(Extracted data entries)
====================
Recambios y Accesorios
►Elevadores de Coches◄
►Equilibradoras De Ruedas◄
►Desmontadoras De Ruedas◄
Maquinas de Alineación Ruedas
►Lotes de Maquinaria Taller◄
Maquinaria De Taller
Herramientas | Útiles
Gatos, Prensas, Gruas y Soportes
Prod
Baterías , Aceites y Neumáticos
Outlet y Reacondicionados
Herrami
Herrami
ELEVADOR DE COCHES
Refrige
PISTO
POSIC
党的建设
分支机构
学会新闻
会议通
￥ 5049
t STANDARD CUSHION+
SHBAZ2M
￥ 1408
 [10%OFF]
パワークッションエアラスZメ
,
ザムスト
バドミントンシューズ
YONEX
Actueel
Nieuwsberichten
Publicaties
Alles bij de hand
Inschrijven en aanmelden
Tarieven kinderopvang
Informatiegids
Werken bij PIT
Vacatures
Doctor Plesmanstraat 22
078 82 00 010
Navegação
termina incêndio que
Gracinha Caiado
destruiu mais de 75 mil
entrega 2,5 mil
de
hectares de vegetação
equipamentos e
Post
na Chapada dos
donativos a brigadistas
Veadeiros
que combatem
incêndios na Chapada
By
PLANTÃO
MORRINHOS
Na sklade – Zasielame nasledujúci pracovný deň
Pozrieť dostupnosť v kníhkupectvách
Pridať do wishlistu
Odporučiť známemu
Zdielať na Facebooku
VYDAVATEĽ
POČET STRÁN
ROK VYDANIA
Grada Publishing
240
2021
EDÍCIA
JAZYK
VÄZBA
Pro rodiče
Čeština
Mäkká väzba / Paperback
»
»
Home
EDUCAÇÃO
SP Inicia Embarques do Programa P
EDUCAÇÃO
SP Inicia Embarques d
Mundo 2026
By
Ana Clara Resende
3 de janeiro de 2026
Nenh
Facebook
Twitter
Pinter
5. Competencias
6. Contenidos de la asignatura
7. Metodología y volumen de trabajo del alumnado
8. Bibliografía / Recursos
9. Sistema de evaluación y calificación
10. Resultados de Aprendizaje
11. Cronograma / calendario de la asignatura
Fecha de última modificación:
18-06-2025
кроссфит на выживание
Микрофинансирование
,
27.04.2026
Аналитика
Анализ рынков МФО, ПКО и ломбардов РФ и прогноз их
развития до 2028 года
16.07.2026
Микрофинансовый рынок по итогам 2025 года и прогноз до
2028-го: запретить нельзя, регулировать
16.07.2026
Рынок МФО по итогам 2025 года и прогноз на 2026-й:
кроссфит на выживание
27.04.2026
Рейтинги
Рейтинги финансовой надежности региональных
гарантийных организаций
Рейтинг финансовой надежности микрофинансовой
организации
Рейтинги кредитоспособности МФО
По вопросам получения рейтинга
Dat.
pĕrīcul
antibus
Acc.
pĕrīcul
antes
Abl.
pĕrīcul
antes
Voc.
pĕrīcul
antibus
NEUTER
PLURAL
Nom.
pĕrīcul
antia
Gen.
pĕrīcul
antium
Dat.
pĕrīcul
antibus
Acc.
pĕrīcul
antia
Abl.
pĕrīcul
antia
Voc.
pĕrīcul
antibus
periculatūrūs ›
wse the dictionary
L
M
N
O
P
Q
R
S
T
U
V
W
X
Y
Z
====================
All the records above are to be reproduced exactly.

• **Output for this task**
Recambios y Accesorios
►Elevadores de Coches◄
►Equilibradoras De Ruedas◄
►Desmontadoras De Ruedas◄
Maquinas de Alineación Ruedas
►Lotes de Maquinaria Taller◄
Maquinaria De Taller
Herramientas | Útiles
Gatos, Prensas, Gruas y Soportes
Prod
Baterías , Aceites y Neumáticos
Outlet y Reacondicionados
Herrami
Herrami
ELEVADOR DE COCHES
Refrige
PISTO
POSIC
党的建设
分支机构
学会新闻
会议通
￥ 5049
t STANDARD CUSHION+
SHBAZ2M
￥ 1408
 [10%OFF]
パワークッションエアラスZメ
,
ザムスト
バドミントンシューズ
YONEX
Actueel
Nieuwsberichten
Publicaties
Alles bij de hand
Inschrijven en aanmelden
Tarieven kinderopvang
Informatiegids
Werken bij PIT
Vacatures
Doctor Plesmanstraat 22
078 82 00 010
Navegação
termina incêndio que
Gracinha Caiado
destruiu mais de 75 mil
entrega 2,5 mil
de
hectares de vegetação
equipamentos e
Post
na Chapada dos
donativos a brigadistas
Veadeiros
que combatem
incêndios na Chapada
By
PLANTÃO
MORRINHOS
Na sklade – Zasielame nasledujúci pracovný deň
Pozrieť dostupnosť v kníhkupectvách
Pridať do wishlistu
Odporučiť známemu
Zdielať na Facebooku
VYDAVATEĽ
POČET STRÁN
ROK VYDANIA
Grada Publishing
240
2021
EDÍCIA
JAZYK
VÄZBA
Pro rodiče
Čeština
Mäkká väzba / Paperback
»
»
Home
EDUCAÇÃO
SP Inicia Embarques do Programa P
EDUCAÇÃO
SP Inicia Embarques d
Mundo 2026
By
Ana Clara Resende
3 de janeiro de 2026
Nenh
Facebook
Twitter
Pinter
5. Competencias
6. Contenidos de la asignatura
7. Metodología y volumen de trabajo del alumnado
8. Bibliografía / Recursos
9. Sistema de evaluación y calificación
10. Resultados de Aprendizaje
11. Cronograma / calendario de la asignatura
Fecha de última modificación:
18-06-2025
кроссфит на выживание
Микрофинансирование
,
27.04.2026
Аналитика
Анализ рынков МФО, ПКО и ломбардов РФ и прогноз их
развития до 2028 года
16.07.2026
Микрофинансовый рынок по итогам 2025 года и прогноз до
2028-го: запретить нельзя, регулировать
16.07.2026
Рынок МФО по итогам 2025 года и прогноз на 2026-й:
кроссфит на выживание
27.04.2026
Рейтинги
Рейтинги финансовой надежности региональных
гарантийных организаций
Рейтинг финансовой надежности микрофинансовой
организации
Рейтинги кредитоспособности МФО
По вопросам получения рейтинга
Dat.
pĕrīcul
antibus
Acc.
pĕrīcul
antes
Abl.
pĕrīcul
antes
Voc.
pĕrīcul
antibus
NEUTER
PLURAL
Nom.
pĕrīcul
antia
Gen.
pĕrīcul
antium
Dat.
pĕrīcul
antibus
Acc.
pĕrīcul
antia
Abl.
pĕrīcul
antia
Voc.
pĕrīcul
antibus
periculatūrūs ›
wse the dictionary
L
M
N
O
P
Q
R
S
T
U
V
W
X
Y
Z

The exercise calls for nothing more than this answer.